Thursday, February 20, 2003

The modern media portrayal of heroes is going awry. Winning has become the number one trait that heroes require. Whether it be serious athletes, performer athletes or action heroes, winning is what defines them.

The cause has become secondary. A hero doesn't win for the greater good; a hero wins for themselves. What the hell happened to honour?

Our athletes have become arrogant, selfish and rich. Once considered "unsportsmanlike conduct", and penalized as such, "in your face" celebrations have become the rule in many sports.

Nike started pushing this type of athlete a few years ago. I don't blame Nike; they were only reflecting the times. Professional athleticism is probably a key culprit – there is simply too much money to be made.

Movie and comic book heroes kill almost indiscriminately. Wrestlers no longer differentiate themselves by good and bad labels. The good guys act as bad as the bad guys. Although usually fighting for some other good, their methods are often more brutal than the enemies they face.

This is being represented in all media.

I took my boys and two of their friends to Medieval Times. The concept is simple; professional stunt men portray medieval knights and battle each other throughout the evening. The audience sits in a setting resembling a jousting arena, and cheer on the knight assigned to their section.

As the night progresses, some of the battles get serious. A black knight is introduced and the king commands his knights to vanquish him. As luck would have it, the knight representing our section won the tournament and the right to battle the evil black knight. After a furious battle, our knight was on the verge of finally dispatching the black knight when the king commanded him to stop. Instead of killing him, the black knight was to be imprisoned. As a man of honour and duty, our knight complied. From beside me, the boys started chanting, "Do it! Kill him!" I pointed out that his king had commanded him not to. "Do it anyway", they replied. I told them that would be dishonourable and would get him in trouble with the king. "Then he should kill the king too", they snarled.

As frightening as this sounds, when I began to analyze this comment, I realized it came from the environment. We have been teaching that winning at all costs is important.

There are exceptions in popular media, although sometimes its a stretch to find them. I'm not one to want to educate my kids through the media, but they will be exposed to it.

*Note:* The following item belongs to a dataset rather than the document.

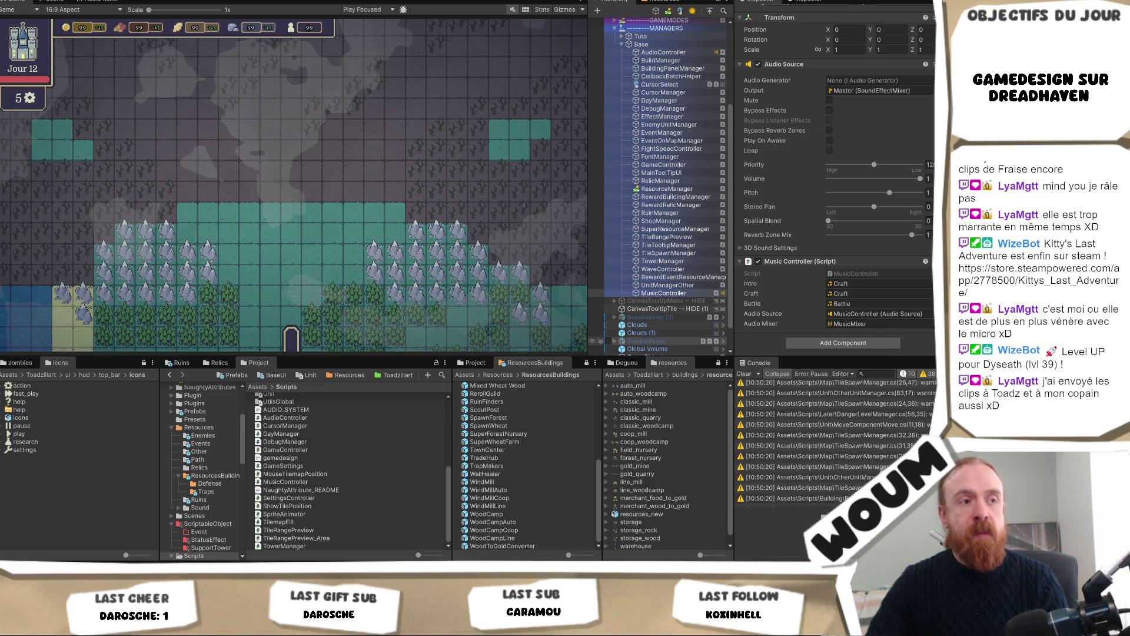
pyautogui.click(828, 140)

I have sought out examples that have the necessary excitement value while providing what I think are good examples of honour and self-sacrifice. Movies such as "Independence Day" and "Armageddon" contain heroes who step up to provide the ultimate sacrifice for the greater good. New movies such as "Lord of the Rings" are full of heroes who reluctantly become so.

This is the honour that I want my kids to understand. Winning isn't always about being the toughest, strongest and fastest; mostly its about being responsible, brave and noble.